Bourke St inquest to rule on pursuit call

The car used to run down and kill six pedestrians on Bourke Street in Melbourne. Source: Supplied

A Victorian coroner will decide on Friday whether to keep secret details of Victoria Police's pursuit policy from an inquest into the Bourke Street massacre.

Families of the victims of the Bourke Street massacre will find out if Victoria Police will be allowed to keep details of its new car pursuit policy secret from an inquest.

Police cars chased James Gargasoulas before he drove down Melbourne's Bourke Street Mall, killing six people and injuring dozens of others in January 2017.

Coroner Jacqui Hawkins will make a ruling about the police request at a hearing of an inquest into the deaths on Friday.

Victoria Police's lawyers argue Gargasoulas knew about the police no-pursuit policy at the time, so details of the force's new policy should remain confidential in the interests of public safety.

"When it became publicly known that police would back off from pursuing certain drivers ... that resulted in persons adopting that form of behaviour," Ian Freckelton QC argued.

He said police pursuit policies had "evolved" and changed "significantly" since the January 2017 massacre.

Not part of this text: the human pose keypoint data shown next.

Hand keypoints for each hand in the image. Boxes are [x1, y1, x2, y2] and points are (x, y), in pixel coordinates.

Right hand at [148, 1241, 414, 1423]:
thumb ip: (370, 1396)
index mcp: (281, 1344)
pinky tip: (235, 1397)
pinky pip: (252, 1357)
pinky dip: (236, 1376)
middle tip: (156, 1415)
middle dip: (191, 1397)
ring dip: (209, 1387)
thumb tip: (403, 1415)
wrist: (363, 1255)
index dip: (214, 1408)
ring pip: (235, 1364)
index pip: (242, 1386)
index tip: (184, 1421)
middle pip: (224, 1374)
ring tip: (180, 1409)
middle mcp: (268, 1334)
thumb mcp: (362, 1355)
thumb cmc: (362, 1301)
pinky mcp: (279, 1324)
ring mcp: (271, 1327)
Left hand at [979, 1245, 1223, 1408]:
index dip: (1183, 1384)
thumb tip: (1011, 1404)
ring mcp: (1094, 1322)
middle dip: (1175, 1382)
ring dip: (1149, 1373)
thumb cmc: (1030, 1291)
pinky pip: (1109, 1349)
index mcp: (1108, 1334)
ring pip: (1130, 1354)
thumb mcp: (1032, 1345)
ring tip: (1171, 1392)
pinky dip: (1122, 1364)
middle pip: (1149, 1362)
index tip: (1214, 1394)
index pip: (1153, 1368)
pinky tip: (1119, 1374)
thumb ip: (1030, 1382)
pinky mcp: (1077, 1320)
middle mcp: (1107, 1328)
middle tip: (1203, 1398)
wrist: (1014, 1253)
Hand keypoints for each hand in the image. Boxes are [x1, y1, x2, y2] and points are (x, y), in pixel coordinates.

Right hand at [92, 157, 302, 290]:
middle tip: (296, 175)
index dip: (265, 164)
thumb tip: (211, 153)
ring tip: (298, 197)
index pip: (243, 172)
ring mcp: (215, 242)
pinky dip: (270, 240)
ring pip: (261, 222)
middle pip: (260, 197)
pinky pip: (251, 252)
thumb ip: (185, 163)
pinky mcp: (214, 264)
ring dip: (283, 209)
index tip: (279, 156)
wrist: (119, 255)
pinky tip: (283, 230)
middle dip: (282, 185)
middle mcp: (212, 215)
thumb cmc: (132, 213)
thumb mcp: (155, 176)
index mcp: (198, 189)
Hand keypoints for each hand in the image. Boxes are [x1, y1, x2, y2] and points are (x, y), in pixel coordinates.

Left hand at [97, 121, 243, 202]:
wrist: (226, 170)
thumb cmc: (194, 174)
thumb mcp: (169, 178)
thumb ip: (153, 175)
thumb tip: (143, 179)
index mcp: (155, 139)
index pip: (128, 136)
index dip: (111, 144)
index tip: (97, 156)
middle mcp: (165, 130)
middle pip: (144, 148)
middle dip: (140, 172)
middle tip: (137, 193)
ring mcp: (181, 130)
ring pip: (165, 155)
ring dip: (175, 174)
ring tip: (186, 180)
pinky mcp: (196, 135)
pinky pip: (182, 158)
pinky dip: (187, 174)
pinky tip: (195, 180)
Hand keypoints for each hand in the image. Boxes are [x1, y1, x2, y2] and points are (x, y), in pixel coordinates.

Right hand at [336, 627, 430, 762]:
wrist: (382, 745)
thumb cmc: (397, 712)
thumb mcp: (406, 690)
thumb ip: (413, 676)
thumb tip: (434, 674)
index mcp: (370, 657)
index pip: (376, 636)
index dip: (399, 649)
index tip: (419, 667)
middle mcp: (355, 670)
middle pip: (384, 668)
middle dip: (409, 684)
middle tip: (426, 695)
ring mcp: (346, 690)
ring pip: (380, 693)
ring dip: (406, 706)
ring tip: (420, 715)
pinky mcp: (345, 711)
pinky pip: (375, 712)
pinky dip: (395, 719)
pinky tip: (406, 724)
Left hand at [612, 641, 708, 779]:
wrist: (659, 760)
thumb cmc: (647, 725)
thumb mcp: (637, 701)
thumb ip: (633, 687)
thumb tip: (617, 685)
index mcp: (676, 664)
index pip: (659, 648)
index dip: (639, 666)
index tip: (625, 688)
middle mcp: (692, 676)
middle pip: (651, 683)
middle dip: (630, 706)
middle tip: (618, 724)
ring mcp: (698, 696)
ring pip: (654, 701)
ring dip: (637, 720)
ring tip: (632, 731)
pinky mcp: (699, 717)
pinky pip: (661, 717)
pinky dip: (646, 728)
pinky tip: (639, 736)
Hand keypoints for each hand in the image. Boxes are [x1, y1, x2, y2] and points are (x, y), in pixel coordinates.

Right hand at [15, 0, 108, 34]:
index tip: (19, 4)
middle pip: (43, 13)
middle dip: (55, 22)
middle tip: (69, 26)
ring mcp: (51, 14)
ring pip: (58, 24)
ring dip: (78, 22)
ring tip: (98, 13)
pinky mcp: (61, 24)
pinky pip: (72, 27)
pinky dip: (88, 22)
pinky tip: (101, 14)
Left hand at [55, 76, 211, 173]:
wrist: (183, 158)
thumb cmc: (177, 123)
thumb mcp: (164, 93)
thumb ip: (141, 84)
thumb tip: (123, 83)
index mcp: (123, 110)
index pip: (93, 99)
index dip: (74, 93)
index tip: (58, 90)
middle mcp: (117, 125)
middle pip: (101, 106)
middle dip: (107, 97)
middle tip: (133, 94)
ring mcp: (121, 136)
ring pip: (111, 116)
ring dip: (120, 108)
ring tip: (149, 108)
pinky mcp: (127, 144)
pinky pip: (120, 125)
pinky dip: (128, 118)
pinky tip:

Dr Freckelton said police weren't seeking to suppress details of the pursuit policy at the time, which needed to be "fully canvassed" during the inquest.

But lawyer Sue McNicol QC, who is acting for the families of the deceased, argued against suppressing documents from publication.

"The reports are inextricably intertwined with the issues to be ventilated," she said.

"You cannot unscramble this egg."

Aine Magee QC, also acting for the victims' families, argued the inquest should be broadened to explore "whether there were opportunities that were lost" in preventing the massacre.

The one-month inquest, with 46 witnesses, will run from November 18 until December 20.

It will also investigate the justice system's treatment of Gargasoulas, including an out-of-session bail hearing that released him from custody just days before his deadly rampage.

However, the inquest will not consider the correctness of the bail justice's decision.

The murderer, who suffers paranoid schizophrenia, was handed a life sentence in February and will not be released for a minimum of 46 years.